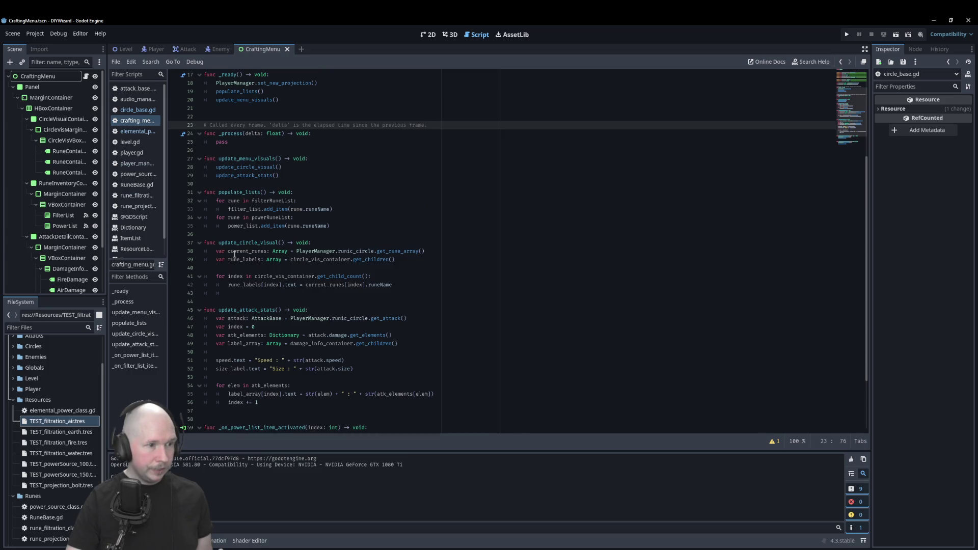
{"action": "scroll", "coordinate": [235, 260], "scroll_direction": "down", "scroll_amount": 3}
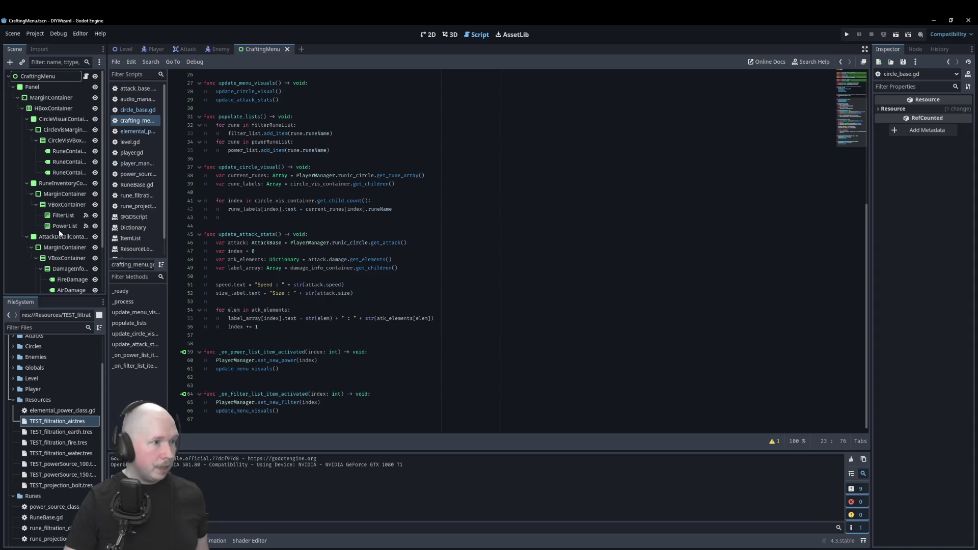
Step: Select the CoolDown label node in the 2D view, then return to crafting_menu.gd
{"action": "left_click", "coordinate": [430, 35]}
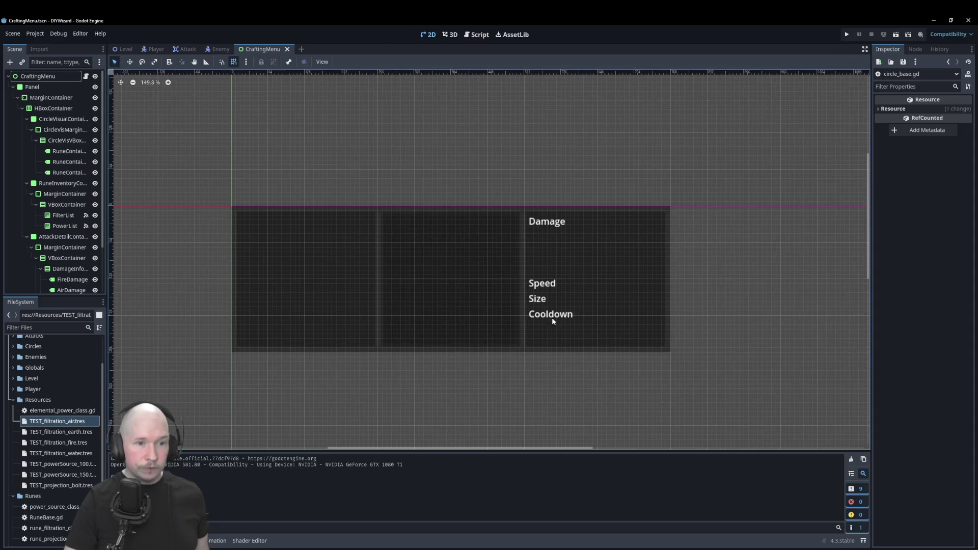
{"action": "scroll", "coordinate": [77, 244], "scroll_direction": "down", "scroll_amount": 3}
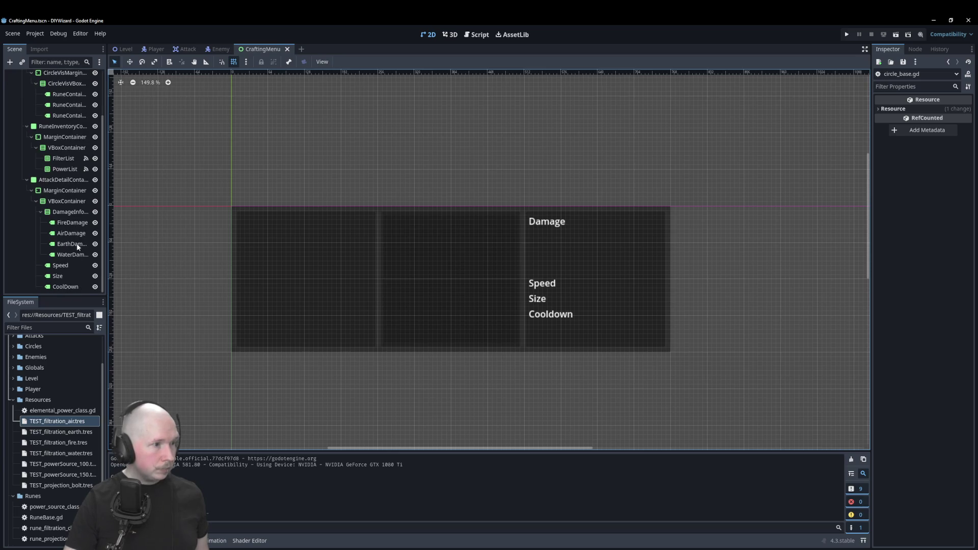
{"action": "left_click", "coordinate": [60, 288]}
{"action": "key", "text": "ctrl+F3"}
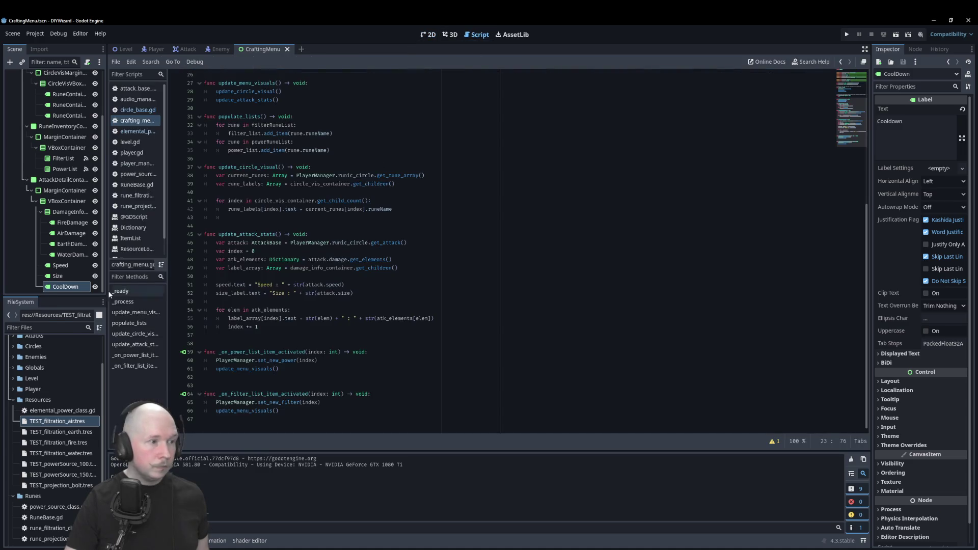
Step: Rename the cool_down variable on line 7 to cooldown by deleting its underscore
{"action": "scroll", "coordinate": [270, 132], "scroll_direction": "up", "scroll_amount": 8}
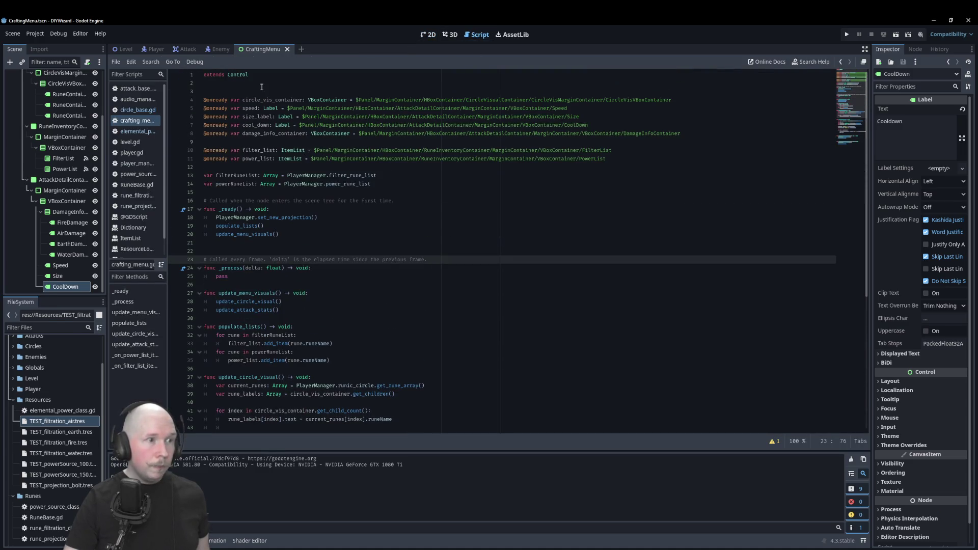
{"action": "double_click", "coordinate": [256, 126]}
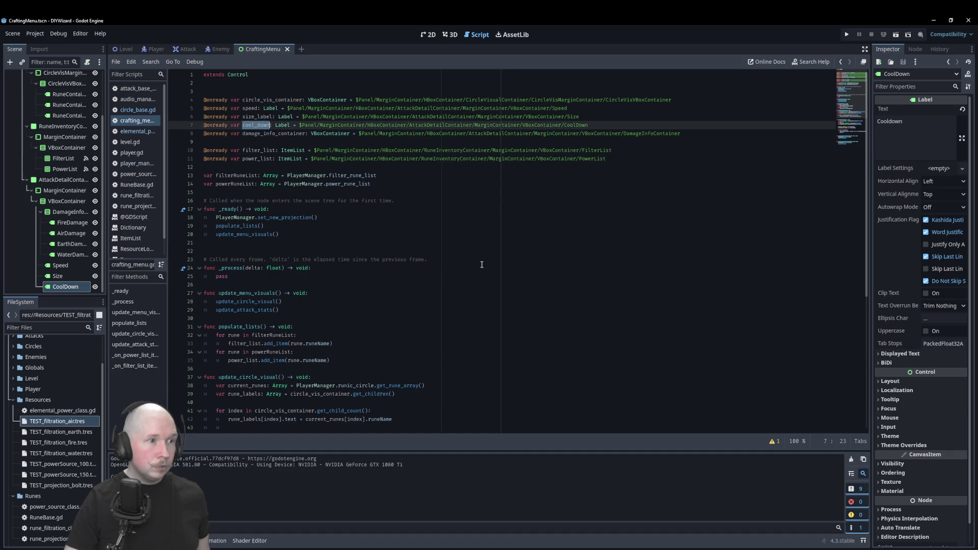
{"action": "left_click", "coordinate": [281, 135]}
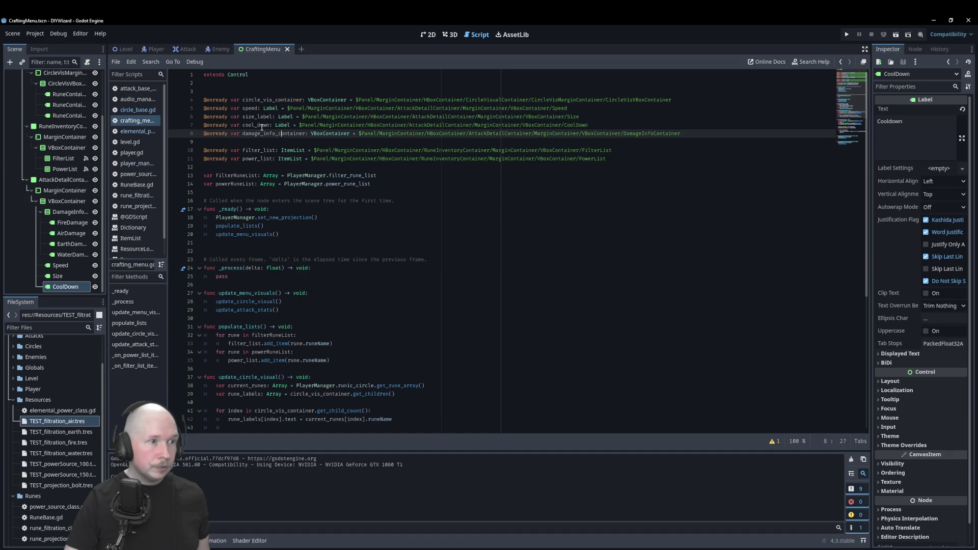
{"action": "left_click", "coordinate": [256, 126]}
{"action": "key", "text": "Delete"}
{"action": "key", "text": "ctrl+d"}
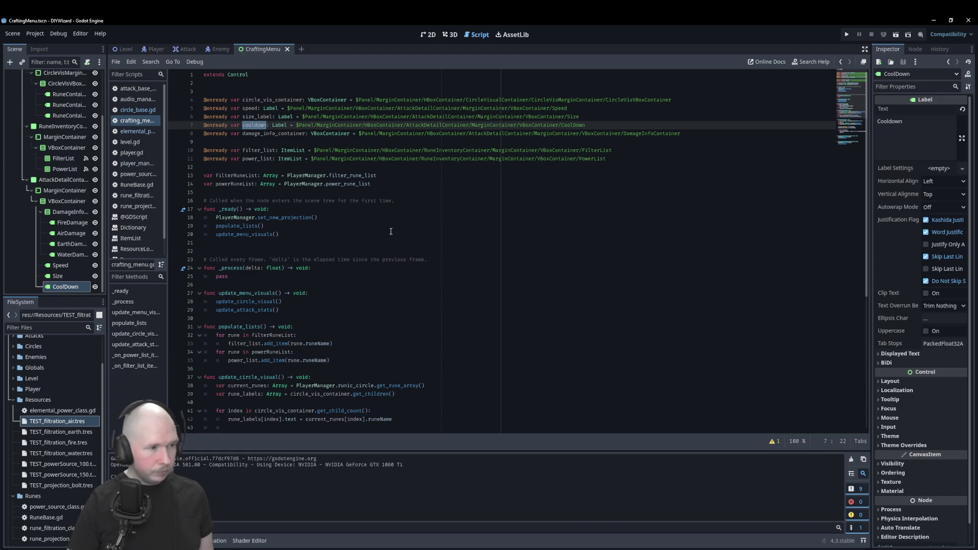
Step: Place the caret on the empty line after the size update in update_attack_stats
{"action": "left_click", "coordinate": [364, 267]}
{"action": "scroll", "coordinate": [365, 268], "scroll_direction": "down", "scroll_amount": 8}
-=-=-=-=-
In how many lines of the records does the word "coordinate" appear? Answer with the number only.

* ANSWER TO THE EXERCISE *
10